Showing posts with label awkward conversations about death. Show all posts
Showing posts with label awkward conversations about death. Show all posts

Sunday, October 25, 2009

Questions about Death

"Mom, what happens when someone lives alone and dey die?"

"What do you mean?"

"How do dey get buried?"

"Uh, well, they usually have friends or family that notice they're gone and those people call the police and then arrange for a burial or cremation."

"What's cremation?"

(Oh shit, why did I bring up cremation?? That was so unnecessary! I so suck at this whole parenting thing!!)

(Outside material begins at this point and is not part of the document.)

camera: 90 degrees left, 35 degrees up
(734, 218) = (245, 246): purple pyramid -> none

"Cremation is, uh, when a dead body is turned into ashes."

"Ashes? What do you mean?"

"Like what's left over from a fire."

"Wait mom, how do dey do dat? Make da body be ashes? I don't like dis. Why?"

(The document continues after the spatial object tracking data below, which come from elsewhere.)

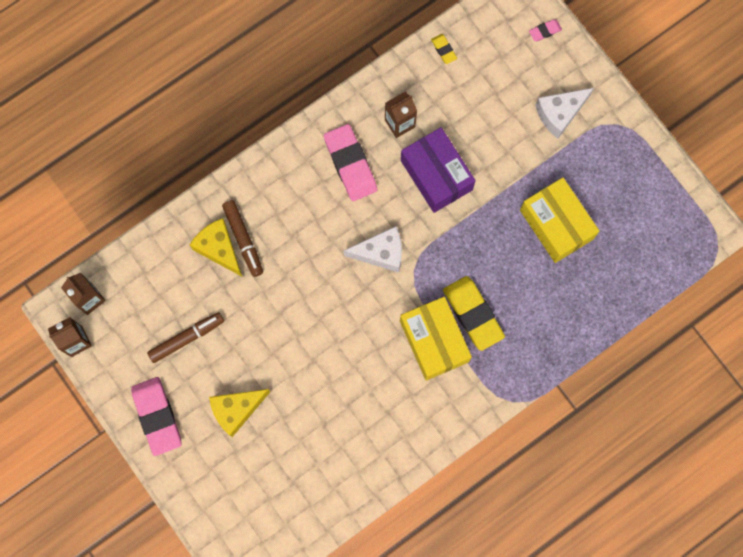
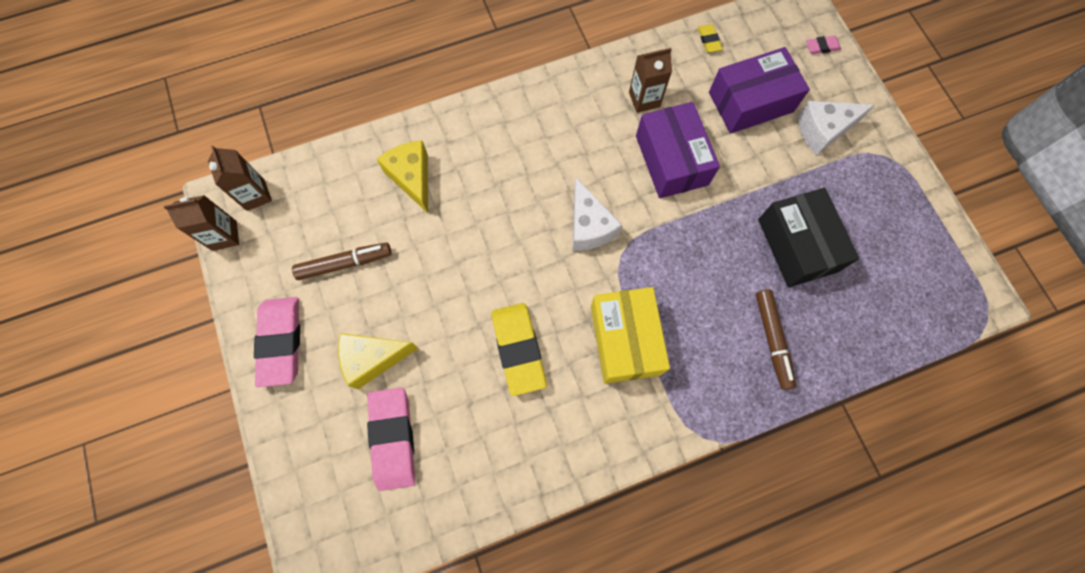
camera: 15 degrees right, 5 degrees down
(243, 240) = (441, 175): brown marker -> brown marker (772, 340)
(350, 164) = (580, 127): pink eraser -> pink eraser (393, 438)
(381, 253) = (589, 226): white cheese -> white cheese turned 60 degrees clockwise
(473, 314) = (678, 320): yellow eraser -> yellow eraser (518, 349)
(492, 102) = (750, 102): none -> purple box
(556, 224) = (797, 245): yellow box -> black box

"It's nothing to feel weird about. Your body is just a shell, it's your soul that matters. Your soul goes up to heaven and then your body is just a used up shell. Like, you know when a snail changes shells? When you find a snail's old shell, it's just an empty shell--there's nothing special about it. You could break it up into a million pieces and no one would care because the snail moved on. You know?"

"Yeah. Mom?" he asked, his eyes looking watery, "When I die, will I be dead forever?" He took a deep, shuddering breath and started blinking rapidly.

"Uh--no. No. You'll be in heaven. Your soul will leave it's shell and go up to heaven and be with everyone you've been missing who died before you."

"Will I die before you do, mom?"

"God, no. No way," praying he wouldn't realize that this would mean that he'll be forced to eventually deal with my death.

"Oh, good!" he said with relief.

"Will I be dead when da two fousands are over wif?"

"What? When it becomes the year 3000?"

"Yeah, whatever comes after two fousand."

Unsure of how to answer, I hesitantly went with the truth. "Yes, you'll be gone by the year 3000."

"No!" he exclaimed, looking shocked and scared.

"Wait! I did my math wrong! Mama's so bad at math. It will be the year 2100 when the 2000s are over, and you'll still be alive then. You'll be alive, but really old. Probably chasing little kids off your lawn and telling younger people what the internet was like when you were 6."

"Whew," he said, looking relieved.

I'm not sure what the preoccupation is with death lately, but discussing the subject with a 6-year-old is like skipping through a field of land mines. After the last "whew" I quickly excused myself to the bathroom, where I hid until it was safe to come out.